Transcribe the passage on the 2005 BRAC recommendations for Picatinny Arsenal verbatim, everything from "This recommendation realigned" down to "for conventional ammunition.".

### TEXT UNDER STUDY
----

The 2005 Base Realignment and Closure Commission (BRAC) directed the Department of Defense (DoD) to establish Picatinny as the DoD specialty site for guns and ammunition, and to relocate Navy technical experts to Picatinny. It recommended:
- Creation of an integrated weapons and armament specialty site for guns and ammunition at Picatinny Arsenal
- Consolidation of the following facilities at Picatinny Arsenal:
  - Adelphi Laboratory Center in Maryland
  - Naval Surface Warfare Center Division at Crane, Indiana, including the Fallbrook, California, detachment
  - Naval Surface Warfare Center Division Dahlgren, Virginia
  - Louisville, Kentucky, detachment of Naval Surface Warfare Center Division, Port Hueneme, California
  - Naval Air Warfare Center Weapons Division, China Lake, California
  - Naval Surface Warfare Center Division, Indian Head, Maryland
  - Naval Surface Warfare Center Division, Earle, New Jersey

This recommendation realigned and consolidates those gun and ammunition facilities working in weapons and armaments research, development and acquisition. Picatinny Arsenal is the center for the DoD's research, development and acquisition of guns and ammunition, with a workload more than an order of magnitude greater than any other DoD facility in this area. It also is home to the DoD's single manager for conventional ammunition.

----

### LISTED RECORDS
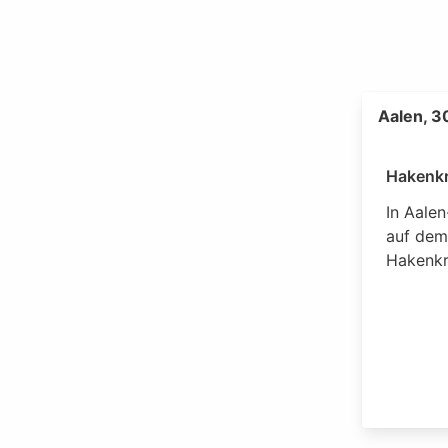
Aalen, 3
Hakenkr
In Aale
auf dem
Hakenkr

----

### COMPLETED TASK
This recommendation realigned and consolidates those gun and ammunition facilities working in weapons and armaments research, development and acquisition. Picatinny Arsenal is the center for the DoD's research, development and acquisition of guns and ammunition, with a workload more than an order of magnitude greater than any other DoD facility in this area. It also is home to the DoD's single manager for conventional ammunition.